### DIRECTIONS:
All lines that hold the string "female" should be copied. Find them in the listing below.

### PROVIDED INFORMATION:

+ + + + + + +

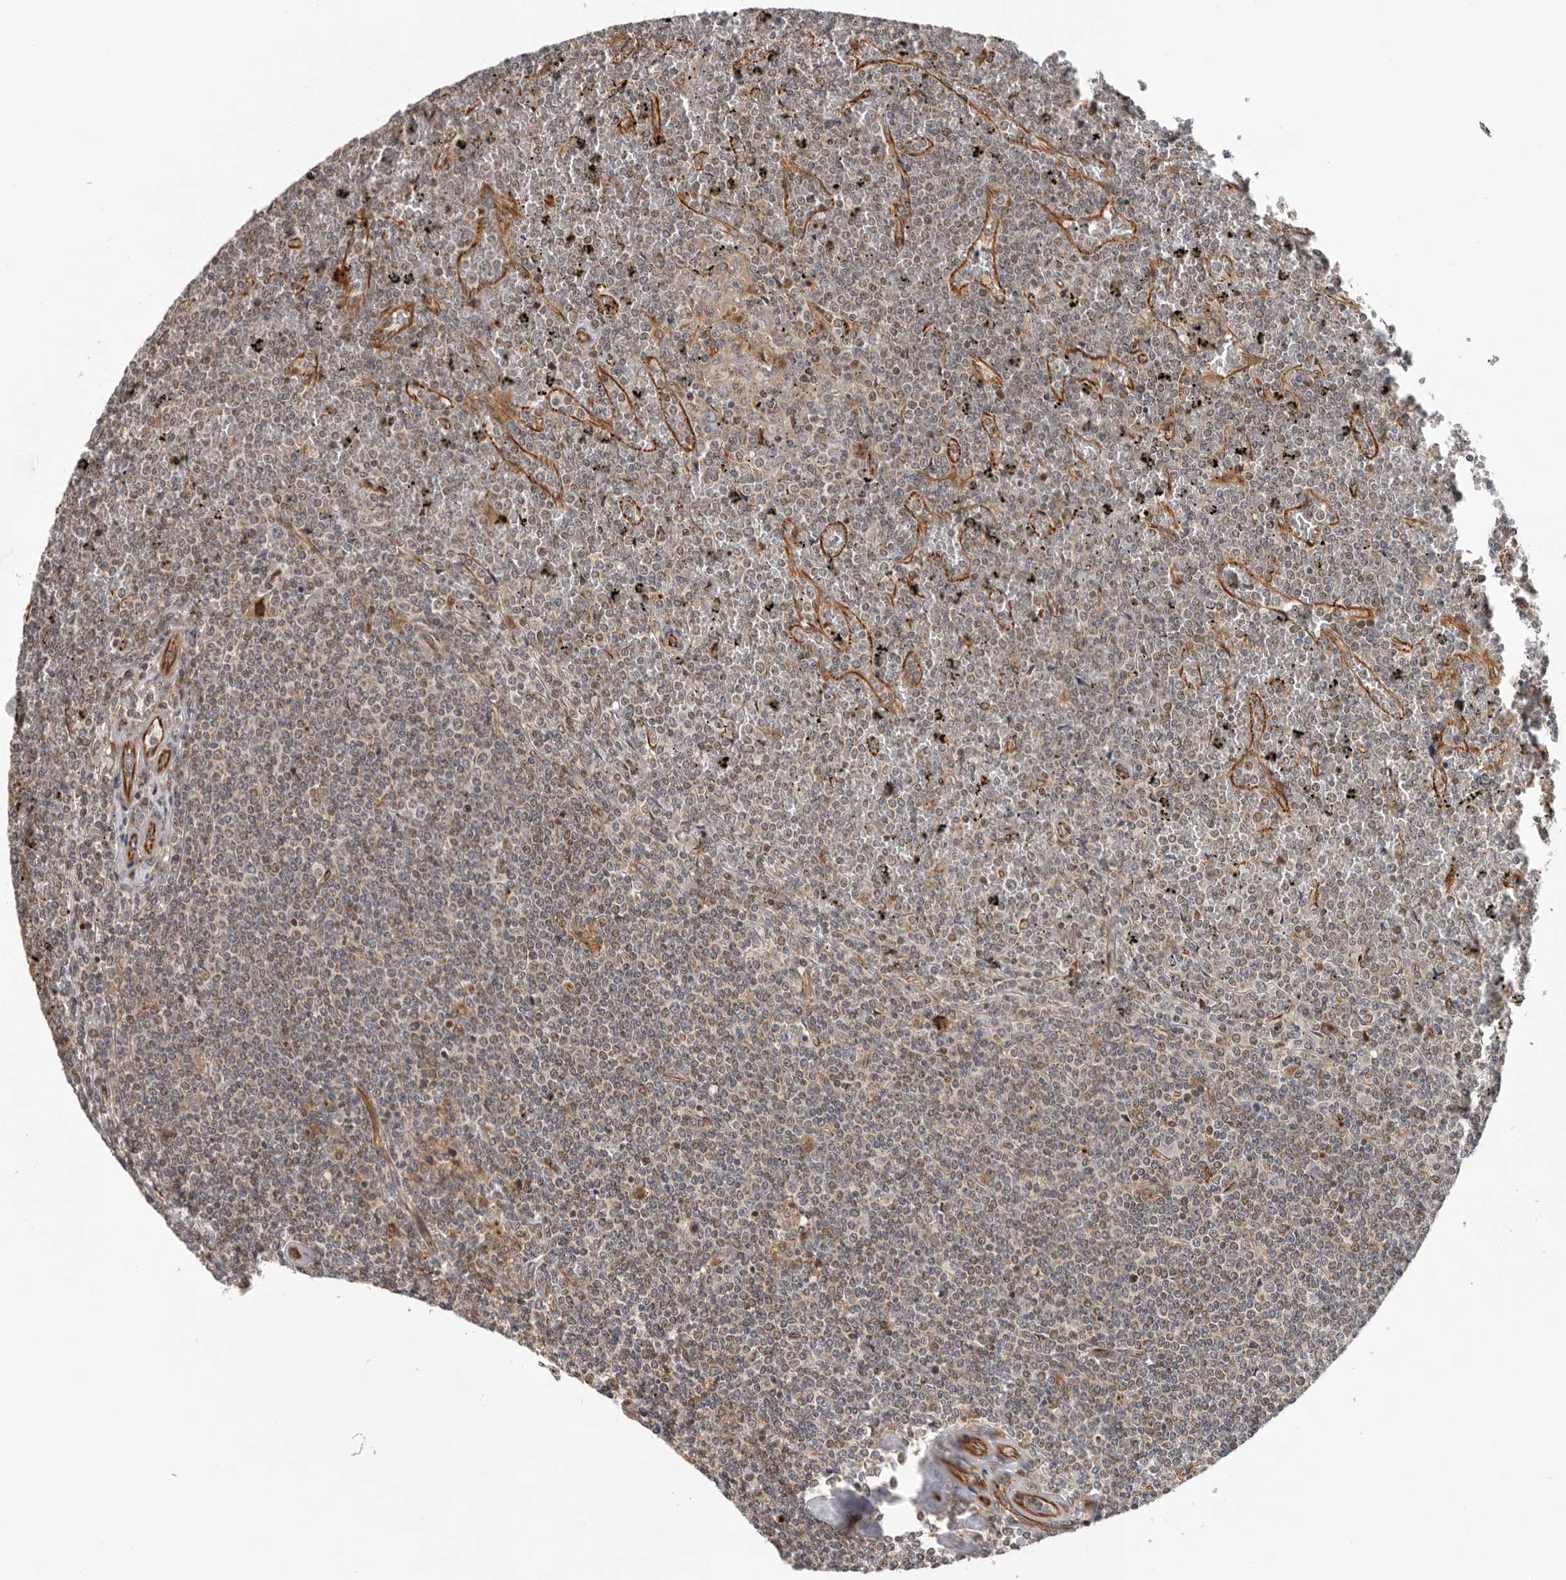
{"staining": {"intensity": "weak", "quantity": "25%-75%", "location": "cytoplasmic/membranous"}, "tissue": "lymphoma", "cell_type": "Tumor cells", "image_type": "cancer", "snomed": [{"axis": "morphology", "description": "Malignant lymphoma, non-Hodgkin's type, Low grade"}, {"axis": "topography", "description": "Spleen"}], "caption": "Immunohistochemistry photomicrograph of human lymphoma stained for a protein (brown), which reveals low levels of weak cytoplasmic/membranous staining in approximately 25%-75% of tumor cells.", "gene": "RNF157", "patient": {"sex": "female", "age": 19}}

+ + + + + + +

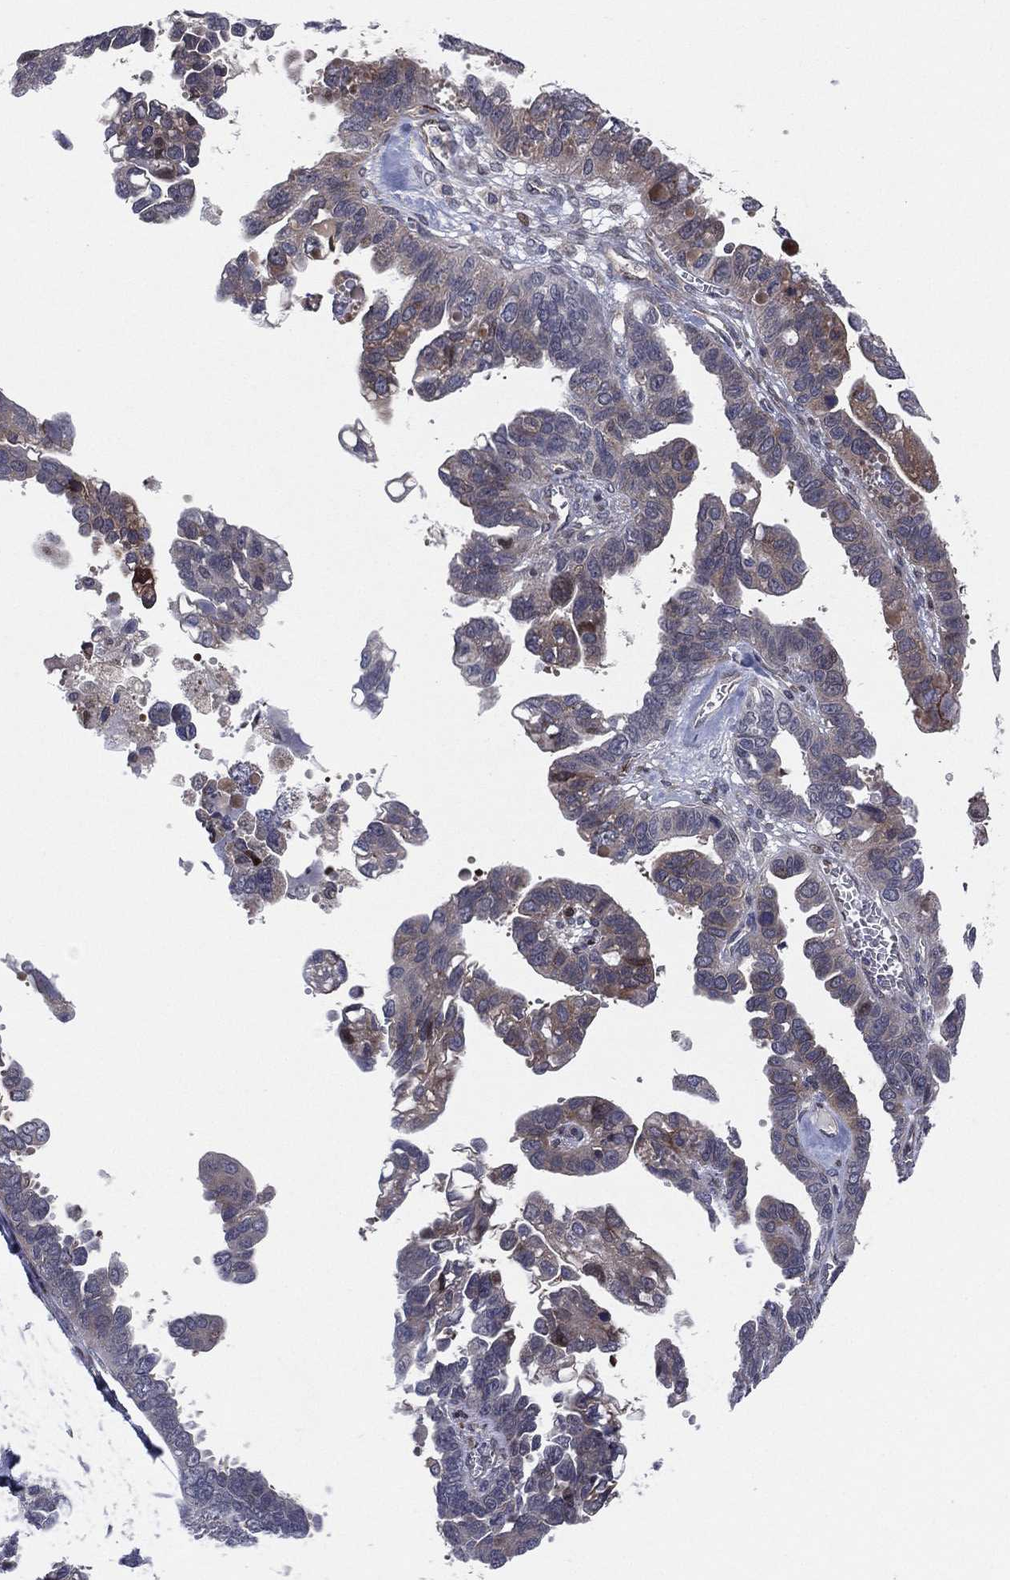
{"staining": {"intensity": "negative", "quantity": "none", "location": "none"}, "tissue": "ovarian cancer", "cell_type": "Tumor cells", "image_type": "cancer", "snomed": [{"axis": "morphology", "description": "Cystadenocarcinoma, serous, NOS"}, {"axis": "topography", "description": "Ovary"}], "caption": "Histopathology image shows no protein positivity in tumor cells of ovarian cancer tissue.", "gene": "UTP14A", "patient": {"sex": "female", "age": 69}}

+ + + + + + +

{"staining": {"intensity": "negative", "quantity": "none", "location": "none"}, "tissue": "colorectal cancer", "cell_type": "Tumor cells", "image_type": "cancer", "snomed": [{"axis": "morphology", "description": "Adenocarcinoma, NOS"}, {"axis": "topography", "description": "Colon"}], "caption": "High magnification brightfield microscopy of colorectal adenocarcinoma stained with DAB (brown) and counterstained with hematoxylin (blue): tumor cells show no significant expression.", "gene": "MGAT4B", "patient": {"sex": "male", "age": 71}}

+ + + + + + +

### WRITTEN ANSWER:
{"staining": {"intensity": "weak", "quantity": "25%-75%", "location": "cytoplasmic/membranous"}, "tissue": "lymphoma", "cell_type": "Tumor cells", "image_type": "cancer", "snomed": [{"axis": "morphology", "description": "Malignant lymphoma, non-Hodgkin's type, Low grade"}, {"axis": "topography", "description": "Spleen"}], "caption": "Immunohistochemistry photomicrograph of human lymphoma stained for a protein (brown), which reveals low levels of weak cytoplasmic/membranous staining in approximately 25%-75% of tumor cells.", "gene": "RNF157", "patient": {"sex": "female", "age": 19}}
{"staining": {"intensity": "negative", "quantity": "none", "location": "none"}, "tissue": "ovarian cancer", "cell_type": "Tumor cells", "image_type": "cancer", "snomed": [{"axis": "morphology", "description": "Cystadenocarcinoma, serous, NOS"}, {"axis": "topography", "description": "Ovary"}], "caption": "Histopathology image shows no protein positivity in tumor cells of ovarian cancer tissue.", "gene": "UTP14A", "patient": {"sex": "female", "age": 69}}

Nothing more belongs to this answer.